Installing Double ML
! pip install DoubleML
Import necessary libraries
import numpy as np import pandas as pd import doubleml as dml from xgboost import XGBClassifier, XGBRegressor from sklearn.ensemble import RandomForestRegressor from sklearn.tree import DecisionTreeRegressor import matplotlib.pyplot as plt import seaborn as sns
Reading and preprocessing the data
data=pd.read_csv('Life Expectancy Data.csv')
data.head()
data_utils=data.dropna(axis=0) from sklearn.preprocessing import LabelEncoder encoder=LabelEncoder() data_utils['status_enc']=encoder.fit_transform(data_utils['Status'])
Initialize data backend
Let’s use the package DoubleML to estimate the average treatment effect of expectancy of life (‘Life expectancy’), on adult mortality rate (‘adult mortality’).
features_base=['infant deaths','Alcohol', 'percentage expenditure', 'Hepatitis B',
'Measles ', ' BMI ', 'under-five deaths ', 'Polio', 'Total expenditure',
'Diphtheria ', ' HIV/AIDS', 'GDP', 'Population',
' thinness 1-19 years', ' thinness 5-9 years',
'Income composition of resources', 'Schooling', 'status_enc', 'Year']
data_dml_base = dml.DoubleMLData(data_utils,
y_col='Adult Mortality',
d_cols='Life expectancy ',
x_cols=features_base)
The ‘DoubleMLData’ function needs to define the data, the treatment variable, in this case, its ‘Life expectancy’ the output column in this case which is ‘Adult Mortality’ and a list of features to be used as an independent variable.
Building Double ML model
This article requires only the use of Partial Linear Regression which is used when the treatment variable(s) is/are regression.
The Double ML provides four models: Partially linear regression models (PLR), Partially linear IV regression models (PLIV), Interactive regression models (IRM), and Interactive IV regression models (IIVM).
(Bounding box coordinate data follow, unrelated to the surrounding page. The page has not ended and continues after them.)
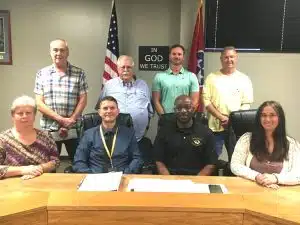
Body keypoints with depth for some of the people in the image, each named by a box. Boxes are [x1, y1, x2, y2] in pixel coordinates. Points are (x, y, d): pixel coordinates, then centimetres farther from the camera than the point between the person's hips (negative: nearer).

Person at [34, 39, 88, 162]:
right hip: (49, 129, 1)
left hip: (73, 130, 0)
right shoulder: (42, 74, 3)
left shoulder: (79, 73, 1)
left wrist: (70, 121, -11)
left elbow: (82, 100, -2)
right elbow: (39, 104, -2)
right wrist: (61, 119, -12)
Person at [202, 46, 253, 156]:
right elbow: (206, 100, -3)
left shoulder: (244, 79, 6)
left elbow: (246, 104, 1)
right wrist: (222, 117, -13)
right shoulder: (211, 77, 3)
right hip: (215, 126, -1)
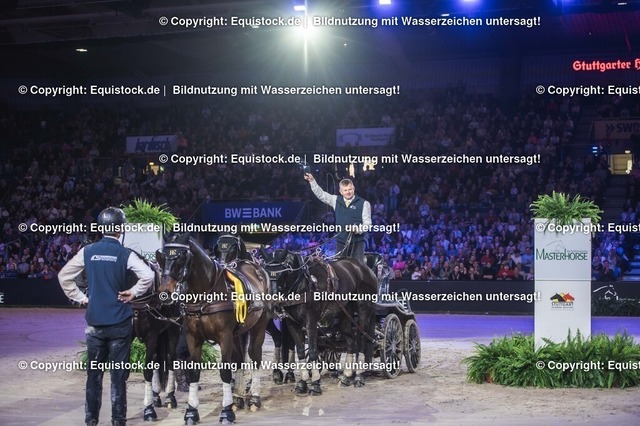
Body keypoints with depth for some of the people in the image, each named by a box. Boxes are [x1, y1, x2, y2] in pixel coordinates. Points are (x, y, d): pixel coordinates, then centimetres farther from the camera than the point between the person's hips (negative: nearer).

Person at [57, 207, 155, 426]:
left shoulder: (88, 252, 1)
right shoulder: (125, 254, -8)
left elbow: (64, 276, 4)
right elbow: (148, 276, -20)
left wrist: (80, 297, 10)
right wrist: (134, 292, -6)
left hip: (94, 321, 3)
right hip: (120, 322, -3)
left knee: (94, 372, 12)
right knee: (118, 373, 4)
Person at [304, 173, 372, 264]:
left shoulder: (363, 203, -2)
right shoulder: (336, 200, 10)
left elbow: (367, 223, -3)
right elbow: (320, 194, 10)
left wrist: (358, 229, -22)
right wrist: (312, 181, 1)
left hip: (357, 242, -3)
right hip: (341, 242, 4)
trees = DecisionTreeRegressor(
max_depth=30, ccp_alpha=0.0047, min_samples_split=203, min_samples_leaf=67)
np.random.seed(123)
dml_plr_tree = dml.DoubleMLPLR(data_dml_base,
ml_l = trees,
ml_m = trees,
n_folds = 3)
dml_plr_tree.fit(store_predictions=True)
tree_summary_plr = dml_plr_tree.summary
tree_summary_plr
This PLR is for decision tree regressor similarly two more models would be built one for random forest regressor and the other for XG boost regressor.
randomForest = RandomForestRegressor(
n_estimators=500, max_depth=7, max_features=3, min_samples_leaf=3)
np.random.seed(123)
dml_plr_forest = dml.DoubleMLPLR(data_dml_base,
ml_l = randomForest,
ml_m = randomForest,
n_folds = 3)
dml_plr_forest.fit(store_predictions=True)
forest_summary_plr = dml_plr_forest.summary
forest_summary_plr
boost = XGBRegressor(n_jobs=1, objective = "reg:squarederror",
eta=0.1, n_estimators=35)
np.random.seed(123)
dml_plr_boost = dml.DoubleMLPLR(data_dml_base,
ml_l = boost,
ml_m = boost,
n_folds = 3)
dml_plr_boost.fit(store_predictions=True)
boost_summary_plr = dml_plr_boost.summary
boost_summary_plr
Comparing the results
final_summary = pd.concat(( forest_summary_plr, tree_summary_plr, boost_summary_plr)) final_summary.index = [ 'forest', 'tree', 'xgboost'] final_summary[['coef', '2.5 %', '97.5 %']]
Here we can observe that the XG boost regressor clearly performs well compared to the other two, overall all the models are clearly defining the effect of life expectancy on adult mortality.
Conclusion
Double/Debiased machine learning is a combined operation of orthogonal function and sample splitting which generates a statistical inference for the variable of interest. With this article, we have understood the functionality of double/debiased machine learning and its implementation of it with DoubleML.